While the Washington Post's opinion editors had known about the Fenty/Reinoso plagiarism since April 6, the Post's reporters were apparently in the dark until the WAMU story on May 4. On May 6, the Post ran a largely laudatory profile of Victor Reinoso by David Nakamura. Nakamura wrote that the activist group Save Our Schools had said that Reinoso lacks creativity and that the group cited the WAMU report that Reinoso and Fenty "had taken portions of their education strategy from the Charlotte-Mecklenburg, N.C. school system." Nakamura then immediately provided Reinoso's defense that "best practices" from several school systems had been incorporated into the DC plan. This hardly conveys the reality that over 30 percent of the Academic Plan was copied word for word and that the issue regarding Reinoso was not one of creativity, but integrity. However, Nakamura may not have been aware of the extent of the copying at that point.

Nakamura followed up on the Academic Plan on May 9, writing that "About 32 percent or 8,000 words, of Fenty's document is borrowed." Nakamura avoids use of the word "plagiarism" except for in reference to a system used to identify unauthentic material. Nevertheless, the article is quite damning, especially the annotated version of Fenty's plan showing which sections were copied.

The following day, Nakamura and Nikita Stewart reported that Fenty considered the lifting of sections of the report to have been a mistake. However, Fenty pronounced himself satisfied with an apology issued by Reinoso.

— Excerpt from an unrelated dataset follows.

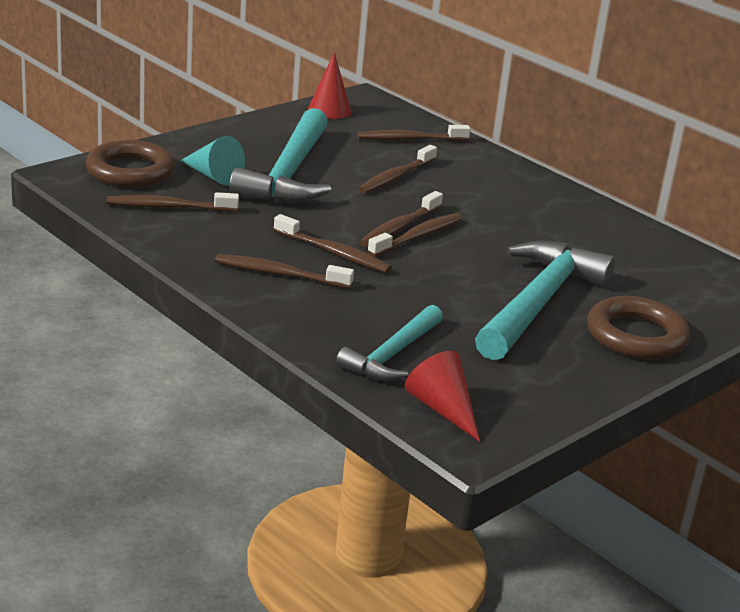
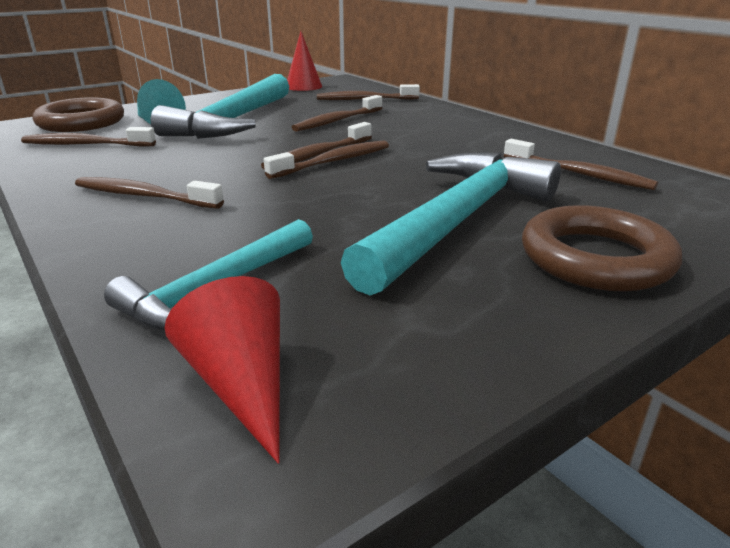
camera: 10 degrees right, 0 degrees up
(333, 252) = (227, 176): brown toothbrush -> brown toothbrush (577, 174)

The Post's editors weighed in on the plagiarism controversy on May 14. The editorial gets off to a good start, citing the "inexcusable plagiarism of another district's education plan." But, then quickly turns its attention to damage control. Reinoso is identified as being responsible for the report and having accepted the blame. As in the case of Nakamura's May 6 report, the editorial claims that critics have charged Reinoso with a lack of creativity — building a straw man to distract from the real issue of a lack of integrity — claiming another's work as his own and initially denying it. Finally, the editors state that the "great strength of Mr. Fenty's proposal is his promise of accountability" saying that the case of the "purloined report" is an example of responsibility falling on Fenty's shoulders. This is an amazing thing to say after having just placed responsibility directly on Reinoso and doing nothing to support holding anyone accountable. Indeed, far from supporting the notion of accountability, the Post editorial actually relies on another straw man argument, saying that "a student would not be kicked out of school for one miscue." That may well be true, but the student would not likely escape punishment altogether which has been the case with Fenty and Reinoso.

Thus we have our first "accountability moment." Caught red-handed, Fenty pushes responsibility downstream, landing in this case upon Victor Reinoso. Reinoso's reaction is to fib, and when that doesn't work, dissemble. Eventually, he issues an apology, which Fenty accepts. The Washington Post, presented with evidence of the Fenty administration's plagiarism of a plan central to the administration's flagship issue, ignores it. When that is no longer possible, the Post turns to minimizing the fallout and declares Fenty's successful avoidance of blame and failure to impose any form of punishment for the transgression an example of accountability. Coming next week in the Post: up is down and down is up.
Anonymous
Wow.

Thanks Jeff. I'll hold my comments for now, there's a lot to digest here.